There is a group of boys, now men, who grew up together, went to college together and celebrated each other’s marriages. Each bachelor party was an event that they – as well as a number of exotic dancers and hookers – won’t soon forget. At the end of each memorable evening, the groom-to-be was presented with a tremendous realistic dildo named “Plan B.” The thought was that if he couldn’t satisfy his bride, he could resort to Plan B. As a close friend of the most recent recipient of Plan B, I was asked, along with others, to retrieve the dildo should he be killed or find himself in a vegetative state. His mother, he said, would certainly die of shock should she discover her son’s second penis in his nightstand drawer.
Step3
Others, however, have been found out and lived to tell the tale. Here are some of their stories:
I had stored all my belongings in my mom’s garage before going overseas. When I returned, I asked her to help me sort through them all. Most of the boxes were full of the usual stuff: clothes, dishes, books. So, I was happily sifting through some old photo albums when mom let out a gasp. She’d some across my pleasure chest – a container loaded with a secret stash of sexual toys. I don’t know who was more horrified.
I had just gotten my first vibrator, and after giving it a good test run that night, I hid it under my mattress. The next day my younger brother came in and lay down on my bed. My vibrator turned on and started to buzz like crazy. Well, not knowing what it was he came in the living room, handed it to me, and said, "Sissy, this was buzzing under your bed." My mother burst out laughing. My father didn’t think it was amusing in the least.
My mom is pretty liberal about sex. When I was living with her it was my job to get the mail. One day this package arrives and my mom opened it while I was their eating my dinner. It was a giant vibrating tongue! I just about choked on my beef stroganoff. Her reaction was “Darn it. They sent me the wrong toy! I have needs too, ya’ know.” We both laughed about it, and I don’t think she ever exchanged that toy.
Step4
The point is that discovering irrefutable proof that you are sexually active probably won’t shock your mom, and chances are even better it won’t kill her.
Still, a few precautions can go a long way.
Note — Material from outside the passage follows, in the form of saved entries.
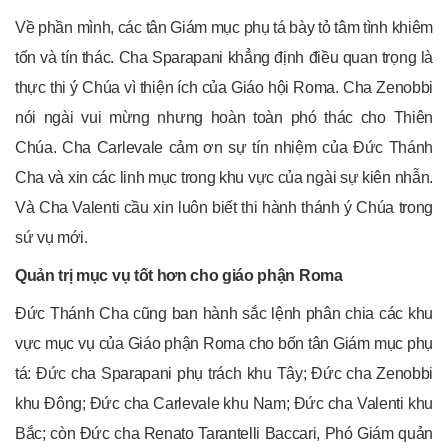
Về phần mình, các tân Giám mục phụ tá bày tỏ tâm tình khiêm
tốn và tín thác. Cha Sparapani khẳng định điều quan trọng là
thực thi ý Chúa vì thiện ích của Giáo hội Roma. Cha Zenobbi
nói ngài vui mừng nhưng hoàn toàn phó thác cho Thiên
Chúa. Cha Carlevale cảm ơn sự tín nhiệm của Đức Thánh
Cha và xin các linh mục trong khu vực của ngài sự kiên nhẫn.
Và Cha Valenti cầu xin luôn biết thi hành thánh ý Chúa trong
sứ vụ mới.
Quản trị mục vụ tốt hơn cho giáo phận Roma
Đức Thánh Cha cũng ban hành sắc lệnh phân chia các khu
vực mục vụ của Giáo phận Roma cho bốn tân Giám mục phụ
tá: Đức cha Sparapani phụ trách khu Tây; Đức cha Zenobbi
khu Đông; Đức cha Carlevale khu Nam; Đức cha Valenti khu
Bắc; còn Đức cha Renato Tarantelli Baccari, Phó Giám quản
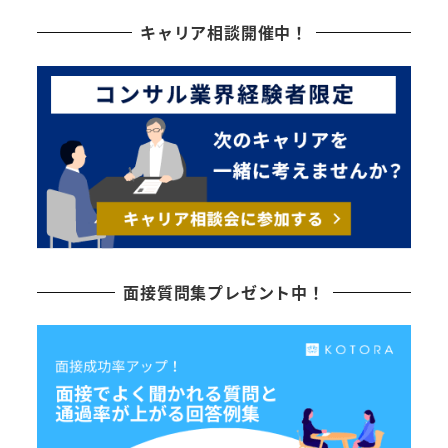
キャリア相談開催中！
面接質問集プレゼント中！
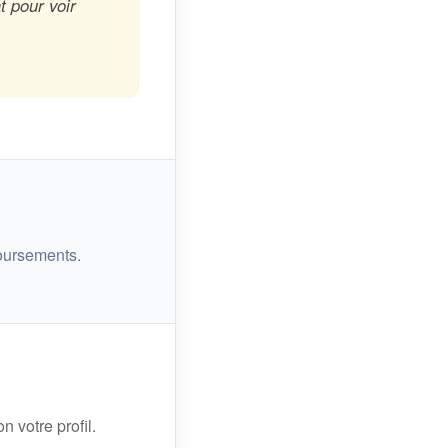
t pour voir
oursements.
n votre profil.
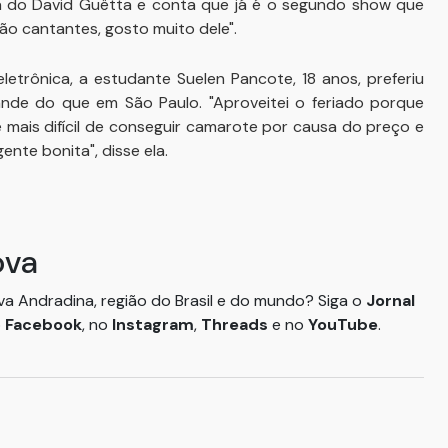
 fã do David Guëtta e conta que já é o segundo show que
são cantantes, gosto muito dele".
etrônica, a estudante Suelen Pancote, 18 anos, preferiu
de do que em São Paulo. "Aproveitei o feriado porque
 é mais difícil de conseguir camarote por causa do preço e
ente bonita", disse ela.
ova
ova Andradina, região do Brasil e do mundo? Siga o
Jornal
o
Facebook
, no
Instagram
,
Threads
e no
YouTube
.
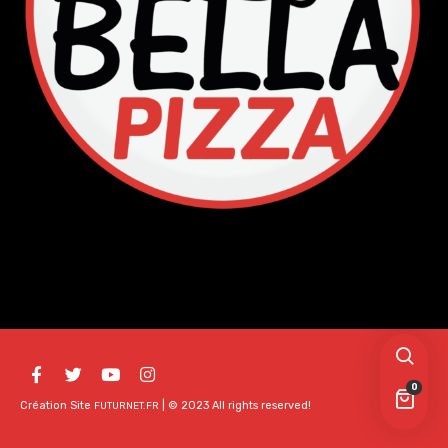
0
Création Site
| © 2023 All rights reserved!
FUTURNET.FR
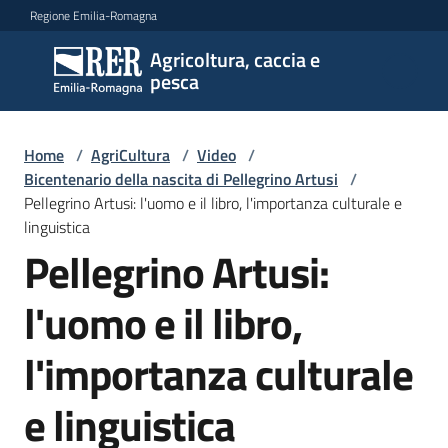
Vai al contenuto
Vai alla navigazione
Vai al footer
Regione Emilia-Romagna
Agricoltura, caccia e
Agricoltura,
pesca
caccia e
pesca
Home
/
AgriCultura
/
Video
/
Bicentenario della nascita di Pellegrino Artusi
/
Pellegrino Artusi: l'uomo e il libro, l'importanza culturale e
Argomenti
linguistica
Pellegrino Artusi:
Novità
l'uomo e il libro,
l'importanza culturale
Servizi
e linguistica
Leggi
atti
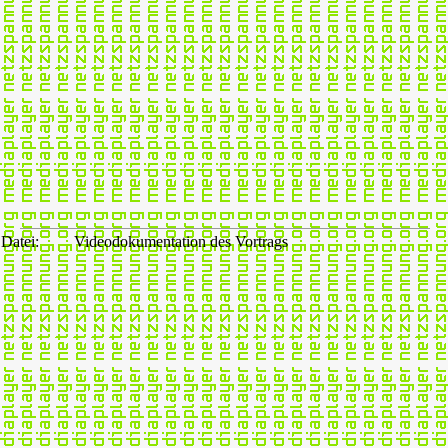
Datei:
Videodokumentation des Vortrags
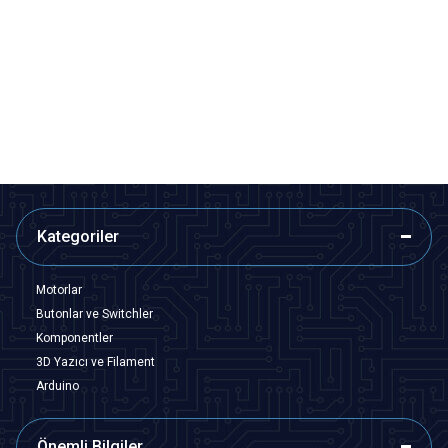
Motorobit
Motorobit
6x6x7mm 4 Pinli Kırmızı Push
6x6x5mm 4 Pinli Kırmızı Push
Buton - Tact Switch
Buton - Tact Switch
1,45
TL + KDV
1,45
TL + KDV
SEPETE EKLE
SEPETE EKLE
Kategoriler
Motorlar
Butonlar ve Switchler
Komponentler
3D Yazıcı ve Filament
Arduino
Önemli Bilgiler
Next time your aunt comes for a visit, make sure to remove the tiny red toy chest from the top of the closet. If your mom volunteers to help clean the house before a family gathering, clean out your bedside table before she arrives.
And, the next time you direct and star in your own private porn flick, don’t label the disc “wedding” and store it with the rest of the home movies. Just because your kids can’t operate the DVD player yet, doesn’t mean your babysitter won’t. Ask my brother.